Marcelo Rebelo de Sousa disse, esta quinta-feira, que uma das "conclusões provisória" da reunião com especialistas, para analisar a situação epidemiológica da Covid-19 em Portugal, foi a de que o desconfinamento no país tem sido "muito contido"

O desconfinamento em Portugal, começado a partir do dia 3 de maio, foi um desconfinamento muito contido", afirmou em declarações aos jornalistas depois do encontro no Infarmed.

Chamou ainda à atenção de que o R - o indicador de reprodução e de transmissão do vírus - não mudou muito e elogiou o comportamento dos portugueses.

Os portugueses foram sensíveis áquilo que lhe foi pedido de fazerem a abertura por pequenos passos, portanto, a grande maioria continuou a ser muito contida. O que quer dizer que não temos muitos dados que nos permitam retirar conclusões firmes".

O chefe de Estado considerou que para esta "contenção" também contribuiu "uma comunicação muito boa entre as autoridades sanitárias e os portugueses" e que "os passos dados estão a ser dados a um ritmo e com uma intensidade que correspondem a esse diálogo".

Salientou que "não passaram ainda 15 dias, o que significa seis dias de incubação e oito dias de comunicação, de reporte às autoridades sanitárias", desde que se iniciou essa reabertura por etapas, após 45 dias de estado de emergência.

Como o confinamento, a contenção continuou muito elevada, nós encontramos um processo sem grandes alterações", acrescentou, referindo que o indicador de transmissão da doença "anda à volta de 1% na média dos últimos cinco dias, ligeiramente aquém a nível nacional, 0,98", e "mais elevado na região de Lisboa e Vale do Tejo do que na região Centro, e aí mais elevado do que na região Norte, onde é o mais baixo, 0,91".

O Presidente da República referiu ainda que os dias 18 de maio e 1 de junho vão ser decisivos para a avaliação da evolução da pandemia.

De recordar que a 18 de maio os alunos dos 11.º e 12.º anos de escolaridade regressam às aulas, as creches vão ser reabertas, bem como a restauração. As lojas de rua até 400m2 também vão poder abrir portas. Os museus, monumentos e palácios, galerias de arte e similares também vão poder reabrir.

A terceira fase começa a 1 de junho com o regresso de vários trabalhadores que estavam em casa em regime de teletrabalho.

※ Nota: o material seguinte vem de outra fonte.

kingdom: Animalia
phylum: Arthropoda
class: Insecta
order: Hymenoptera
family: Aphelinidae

As  lojas com áreas superiores a 400m2, incluindo as que estão inseridas em estabelecimentos comerciais, também vão poder abrir portas. Cinemas, teatros, auditórios e salas de espetáculos tamém fazem parte deste grupo. 

No entanto, são várias as regras que têm se ser cumpridas: uso obrigatório de máscara; horário de funcionamento a partir das 10:00 para as lojas; cabeleireiros e similares só poderão funcionar com marcação prévia; e a restauração só pode funcionar até às 23:00 e com metade da lotação. 

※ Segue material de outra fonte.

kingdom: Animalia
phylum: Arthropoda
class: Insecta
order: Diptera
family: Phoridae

Esta foi a sexta reunião alargada no Infarmed sobre a evolução da Covid-19 em Portugal e a primeira após o fim do estado de emergência, decretado pelo Presidente da República, que vigorou em Portugal entre 19 de março e 2 de maio, do qual se transitou para uma situação de calamidade declarada pelo Governo.

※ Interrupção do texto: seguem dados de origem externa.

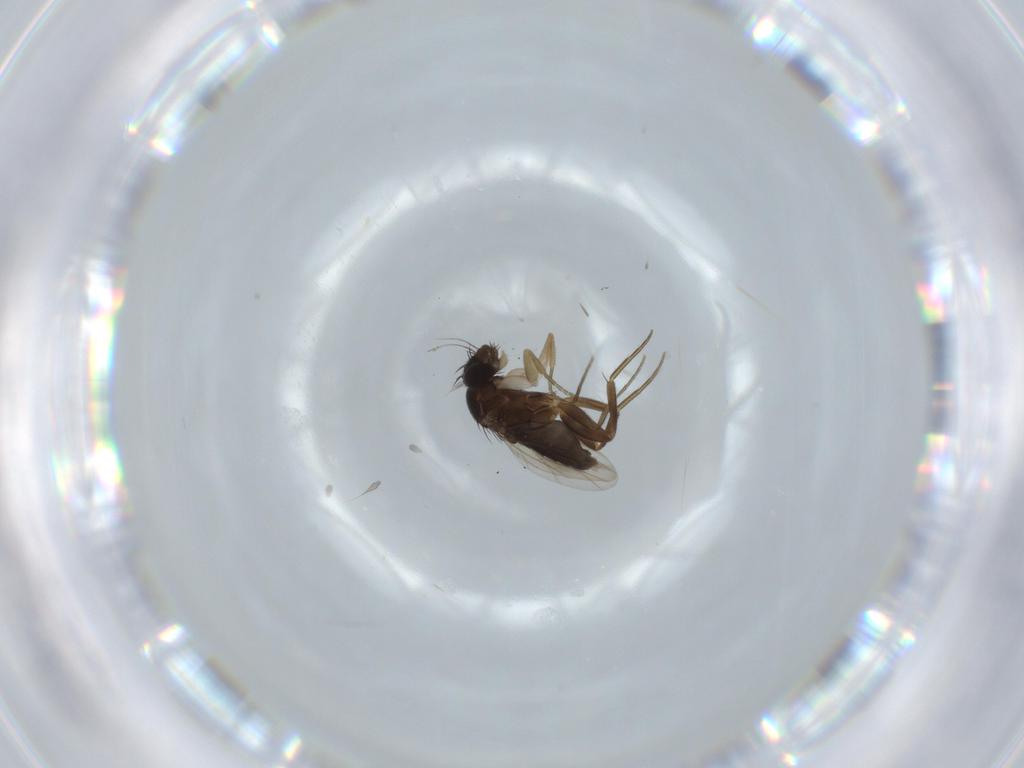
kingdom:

Como aconteceu nas reuniões anteriores, foi Marcelo Rebelo de Sousa quem resumiu aos jornalistas o que se discutiu, descrevendo esta sessão como "mais completa, se possível", e adiantando que "permitiu ver a evolução em vários países que já desconfinaram, mas também se debruçou sobre outros temas muito variados, desde internamentos, cuidados intensivos, até testes".

O desconfinamento nesses países não teve consequências sensíveis em termos de surto", apontou, ressalvando, contudo, que "são conclusões provisórias".

O chefe de Estado congratulou-se com a realização destas reuniões com especialistas, que se iniciaram em março por iniciativa do primeiro-ministro, António Costa, com um objetivo de partilha de informação, alargadas ao presidente da Assembleia da República, líderes partidários, sindicais e patronais, inicialmente com frequência semanal e agora quinzenais.

A pandemia de Covid-19, doença provocada por um novo coronavírus detetado no final de dezembro na China, atingiu 195 países e territórios.

Em Portugal, os primeiros casos de infeção com o novo coronavírus foram confirmados no dia 2 de março e já morreram 1.184 pessoas num total de 28.319 contabilizadas como infetadas, de acordo com o relatório desta quinta-feira da Direção-Geral da Saúde.